The final model is the traditional insurgency. It differs from
the other types of insurgencies because it normally grows from very
specific grievances and initially has limited goals. The traditional
insurgency involves tribal, racial, religious or linguistic groups who
perceive that the government has denied their rights and interests and
work to establish or restore them. They seldomly seek to overthrow
the government or control the whole society; however, they frequently
attempt to withdraw from government control through autonomy or
semiautonomy. The Mujahideen in Afghanistan, the Tamil separatists in
Sri Lanka, and the Kurdish revolt in Iraq illustrate the traditional
pattern of insurgency.
Another means of analyzing the nature of an insurgency is by
recognizing that they develop through common phases. Though FM 100-20
does not identify specific phases, it states: (4: 2-4)
Successful insurgencies pass through common phases of
development. Not all insurgences experience every phase, and
progression through all phases is certainly not a requirement for
success. The same insurgent movement may be in another phase of
development in other regions of a country or theater. Successful
insurgencies can also revert to an earler phase when under pressure,
resuming development when favorable conditions return.
Insurgencies are not sudden events. They occur over an extended
period of time. Their beginnings usually go unnoticed, progressing
and growing to the enventual overthrow of a government. FMFM 8-2
organizes the insurgency into three stages: (5: 11-14) The Passive
Stage, the Active Stage, and the Counteroffensive Stage. These stages
are similar in nature to Mao Tse-Tung's strategy which develops
through three phases: (7: 20-22) Latent and Incipient Insurgency,
Guerrilla Warfare, and War of Movement.
The first stage (or phase) of the insurgency is the initial
period of the conflict and is the most difficult and protracted.

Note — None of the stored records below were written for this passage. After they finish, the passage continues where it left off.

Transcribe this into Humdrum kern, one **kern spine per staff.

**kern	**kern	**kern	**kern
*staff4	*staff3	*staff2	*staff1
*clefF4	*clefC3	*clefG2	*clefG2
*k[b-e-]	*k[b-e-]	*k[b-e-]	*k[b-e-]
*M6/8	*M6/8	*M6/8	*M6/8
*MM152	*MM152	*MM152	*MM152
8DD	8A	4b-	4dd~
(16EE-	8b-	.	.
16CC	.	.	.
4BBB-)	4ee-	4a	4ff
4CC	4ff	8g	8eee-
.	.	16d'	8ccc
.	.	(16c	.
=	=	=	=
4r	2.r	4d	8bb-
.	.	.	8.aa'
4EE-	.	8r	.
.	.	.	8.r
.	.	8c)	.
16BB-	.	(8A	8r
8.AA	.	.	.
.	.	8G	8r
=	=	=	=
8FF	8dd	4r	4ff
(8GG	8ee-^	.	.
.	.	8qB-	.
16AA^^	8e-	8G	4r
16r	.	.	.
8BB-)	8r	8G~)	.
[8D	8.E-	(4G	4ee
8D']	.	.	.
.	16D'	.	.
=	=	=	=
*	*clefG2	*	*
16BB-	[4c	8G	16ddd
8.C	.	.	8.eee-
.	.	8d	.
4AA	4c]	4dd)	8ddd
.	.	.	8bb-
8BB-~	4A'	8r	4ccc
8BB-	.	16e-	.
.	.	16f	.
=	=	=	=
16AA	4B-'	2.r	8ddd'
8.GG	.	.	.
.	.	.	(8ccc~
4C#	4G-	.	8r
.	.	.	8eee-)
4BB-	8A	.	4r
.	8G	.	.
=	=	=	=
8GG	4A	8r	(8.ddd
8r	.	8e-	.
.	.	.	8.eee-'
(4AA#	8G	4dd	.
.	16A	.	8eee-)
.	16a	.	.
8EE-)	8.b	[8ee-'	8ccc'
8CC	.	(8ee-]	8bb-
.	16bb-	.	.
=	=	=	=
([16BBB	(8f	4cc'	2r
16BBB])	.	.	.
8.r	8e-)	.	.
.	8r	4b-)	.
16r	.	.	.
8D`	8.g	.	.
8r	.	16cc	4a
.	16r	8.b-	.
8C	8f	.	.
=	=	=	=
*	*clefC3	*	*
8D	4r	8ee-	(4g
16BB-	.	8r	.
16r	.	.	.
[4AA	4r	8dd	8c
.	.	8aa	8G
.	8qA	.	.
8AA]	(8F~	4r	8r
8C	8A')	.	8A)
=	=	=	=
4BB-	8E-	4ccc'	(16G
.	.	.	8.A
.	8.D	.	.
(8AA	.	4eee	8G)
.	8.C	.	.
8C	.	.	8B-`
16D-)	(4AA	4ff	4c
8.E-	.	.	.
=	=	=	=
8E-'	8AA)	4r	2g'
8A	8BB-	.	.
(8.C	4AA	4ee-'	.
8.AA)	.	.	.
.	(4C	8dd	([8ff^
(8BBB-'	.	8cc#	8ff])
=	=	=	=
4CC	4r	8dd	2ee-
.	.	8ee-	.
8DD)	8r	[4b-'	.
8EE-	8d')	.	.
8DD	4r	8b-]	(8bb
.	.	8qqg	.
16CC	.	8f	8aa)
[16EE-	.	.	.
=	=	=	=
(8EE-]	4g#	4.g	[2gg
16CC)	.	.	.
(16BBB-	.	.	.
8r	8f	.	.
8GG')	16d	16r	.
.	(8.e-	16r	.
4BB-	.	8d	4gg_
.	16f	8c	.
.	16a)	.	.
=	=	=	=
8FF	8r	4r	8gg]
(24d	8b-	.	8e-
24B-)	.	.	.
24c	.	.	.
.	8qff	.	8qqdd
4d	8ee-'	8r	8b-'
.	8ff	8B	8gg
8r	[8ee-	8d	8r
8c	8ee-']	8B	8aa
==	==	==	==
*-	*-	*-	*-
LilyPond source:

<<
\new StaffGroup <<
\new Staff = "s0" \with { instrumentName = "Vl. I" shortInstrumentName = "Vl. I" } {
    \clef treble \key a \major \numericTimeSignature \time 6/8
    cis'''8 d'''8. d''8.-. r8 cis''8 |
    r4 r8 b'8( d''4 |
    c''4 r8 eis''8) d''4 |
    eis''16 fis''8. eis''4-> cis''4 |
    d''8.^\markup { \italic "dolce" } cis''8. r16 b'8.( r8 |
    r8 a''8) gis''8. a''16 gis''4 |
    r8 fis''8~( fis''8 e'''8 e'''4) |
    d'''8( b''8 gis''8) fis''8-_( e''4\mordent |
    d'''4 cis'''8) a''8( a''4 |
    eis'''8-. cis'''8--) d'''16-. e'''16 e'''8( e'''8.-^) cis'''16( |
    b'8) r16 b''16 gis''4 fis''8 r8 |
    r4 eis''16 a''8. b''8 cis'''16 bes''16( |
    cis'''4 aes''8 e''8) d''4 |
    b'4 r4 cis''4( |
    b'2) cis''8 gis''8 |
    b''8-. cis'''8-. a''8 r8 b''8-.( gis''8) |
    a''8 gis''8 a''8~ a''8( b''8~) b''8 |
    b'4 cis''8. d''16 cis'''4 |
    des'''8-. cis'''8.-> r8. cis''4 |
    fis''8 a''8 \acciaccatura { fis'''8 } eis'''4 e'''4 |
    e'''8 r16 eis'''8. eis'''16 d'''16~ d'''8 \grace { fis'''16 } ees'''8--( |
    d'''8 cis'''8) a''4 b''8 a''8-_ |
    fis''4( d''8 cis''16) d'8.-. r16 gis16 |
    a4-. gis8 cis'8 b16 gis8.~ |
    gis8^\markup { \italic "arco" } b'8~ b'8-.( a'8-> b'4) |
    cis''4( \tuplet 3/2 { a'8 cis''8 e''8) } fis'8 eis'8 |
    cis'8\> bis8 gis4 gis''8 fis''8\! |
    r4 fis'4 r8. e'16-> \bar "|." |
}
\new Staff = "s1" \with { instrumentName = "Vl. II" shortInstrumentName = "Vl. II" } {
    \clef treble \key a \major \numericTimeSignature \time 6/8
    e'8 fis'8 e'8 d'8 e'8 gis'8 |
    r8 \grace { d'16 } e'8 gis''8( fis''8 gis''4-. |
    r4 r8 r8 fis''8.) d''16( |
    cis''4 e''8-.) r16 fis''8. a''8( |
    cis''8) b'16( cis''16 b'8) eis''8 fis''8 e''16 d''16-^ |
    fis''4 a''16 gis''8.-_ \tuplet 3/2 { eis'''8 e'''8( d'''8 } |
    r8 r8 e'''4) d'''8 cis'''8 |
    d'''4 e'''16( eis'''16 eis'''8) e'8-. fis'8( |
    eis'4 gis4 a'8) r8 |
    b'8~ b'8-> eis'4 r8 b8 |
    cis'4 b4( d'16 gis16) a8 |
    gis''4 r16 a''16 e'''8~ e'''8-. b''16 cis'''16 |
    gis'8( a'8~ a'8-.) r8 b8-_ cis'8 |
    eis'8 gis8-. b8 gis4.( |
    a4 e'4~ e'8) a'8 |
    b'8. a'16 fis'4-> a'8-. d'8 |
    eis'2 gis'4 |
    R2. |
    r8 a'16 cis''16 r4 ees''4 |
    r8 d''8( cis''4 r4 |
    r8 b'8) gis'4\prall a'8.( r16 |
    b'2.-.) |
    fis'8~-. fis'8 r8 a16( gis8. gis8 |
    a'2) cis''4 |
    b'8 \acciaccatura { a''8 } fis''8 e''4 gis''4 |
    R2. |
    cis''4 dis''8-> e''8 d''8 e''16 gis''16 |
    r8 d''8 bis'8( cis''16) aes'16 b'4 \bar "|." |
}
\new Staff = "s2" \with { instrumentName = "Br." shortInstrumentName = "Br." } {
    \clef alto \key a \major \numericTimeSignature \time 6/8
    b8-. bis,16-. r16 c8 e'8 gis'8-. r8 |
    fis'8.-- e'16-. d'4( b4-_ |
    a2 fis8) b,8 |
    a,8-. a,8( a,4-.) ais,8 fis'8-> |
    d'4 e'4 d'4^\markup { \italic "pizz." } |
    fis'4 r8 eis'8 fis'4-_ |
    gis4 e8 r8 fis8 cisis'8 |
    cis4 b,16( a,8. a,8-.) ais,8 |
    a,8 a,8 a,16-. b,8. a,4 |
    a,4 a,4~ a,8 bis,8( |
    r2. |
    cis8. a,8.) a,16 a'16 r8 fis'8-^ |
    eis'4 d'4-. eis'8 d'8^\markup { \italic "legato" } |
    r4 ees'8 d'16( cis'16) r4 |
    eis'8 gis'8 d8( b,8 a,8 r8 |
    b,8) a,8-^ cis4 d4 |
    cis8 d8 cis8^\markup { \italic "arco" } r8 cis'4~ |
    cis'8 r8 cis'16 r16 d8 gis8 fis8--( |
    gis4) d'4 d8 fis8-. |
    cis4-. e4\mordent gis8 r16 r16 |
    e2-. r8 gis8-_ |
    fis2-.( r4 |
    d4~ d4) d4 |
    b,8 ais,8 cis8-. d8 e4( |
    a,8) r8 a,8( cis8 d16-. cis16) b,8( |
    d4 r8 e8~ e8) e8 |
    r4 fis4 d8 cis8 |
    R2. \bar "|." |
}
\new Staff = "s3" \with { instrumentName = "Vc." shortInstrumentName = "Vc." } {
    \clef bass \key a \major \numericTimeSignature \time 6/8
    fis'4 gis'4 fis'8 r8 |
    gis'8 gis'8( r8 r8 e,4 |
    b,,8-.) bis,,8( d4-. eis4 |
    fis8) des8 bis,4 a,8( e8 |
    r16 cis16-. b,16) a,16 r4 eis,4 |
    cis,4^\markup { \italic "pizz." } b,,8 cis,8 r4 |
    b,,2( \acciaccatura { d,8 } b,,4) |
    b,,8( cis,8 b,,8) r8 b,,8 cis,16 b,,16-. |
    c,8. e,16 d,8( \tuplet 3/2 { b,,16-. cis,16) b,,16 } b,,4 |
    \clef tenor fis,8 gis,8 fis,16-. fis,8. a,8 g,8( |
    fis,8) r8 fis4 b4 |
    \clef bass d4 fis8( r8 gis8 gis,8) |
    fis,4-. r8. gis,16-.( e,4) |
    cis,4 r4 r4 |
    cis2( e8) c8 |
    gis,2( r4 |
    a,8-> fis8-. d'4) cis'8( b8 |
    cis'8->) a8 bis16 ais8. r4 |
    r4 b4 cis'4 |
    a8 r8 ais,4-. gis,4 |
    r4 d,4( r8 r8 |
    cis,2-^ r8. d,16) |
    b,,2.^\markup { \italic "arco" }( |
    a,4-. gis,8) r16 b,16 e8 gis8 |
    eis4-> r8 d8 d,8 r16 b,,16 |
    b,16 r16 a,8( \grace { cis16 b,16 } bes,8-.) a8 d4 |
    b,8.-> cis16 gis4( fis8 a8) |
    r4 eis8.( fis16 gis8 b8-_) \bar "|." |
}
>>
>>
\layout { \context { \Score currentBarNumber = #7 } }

During this phase the insurgents establish an infrastructure, actively
recruit, focus on gaining popular support, and demonstate that they
can provide a better alternative to the existing government.
Preservation is emphasized to ensure the completion of the necessary
political and military preparations for the succeeding stages. Many
of the activities of the first stage are continued in the subsequent
stages.
The second stage is initiated to extend political control and
increase military action in armed resistance against government
forces. The organization continues to expand. Emphasis is shifted to
establishing insurgent-controlled areas and providing an alternate
government structure. The insurgents use guerrilla warfare to tie
down and frustrate government security forces while building their own
military force. Through additional acts of terrorism, inciting civil
disobedience, inciting labor strikes, and promoting general disorder
among the people, the insurgents cause the government to lose
confidence in its ability to control the situation.
The final stage of the insurgency occurs when the insurgents
believe they have gained sufficient military strength and popular
support to meet and defeat the government forces tn decisive combat.
The characteristics of this combat are more conventional in nature;
however, guerrilla action continues in order to assist in the eventual
defeat of the government's military forces.
In the recent war against Iraq, our military forces achieved a
remarkable victory. We enjoyed a technological advantage. We
dominated our enemy both tactically and operationally. We fought an
enemy who quickly lost his will to fight. The insurgency/
counterinsurgency battlefield will be different. Our technology can
be effectively neutralized. Our enemy will likely have the tactical
and operational advantage. More importantly, the insurgent is willing
to fight a protracted struggle, patiently using time to his advantage.
Military leaders must appreciate the compexities of this type of
conflict to determine effective courses of action. This appreciation
must start with a basic understanding of the nature of an insurgency.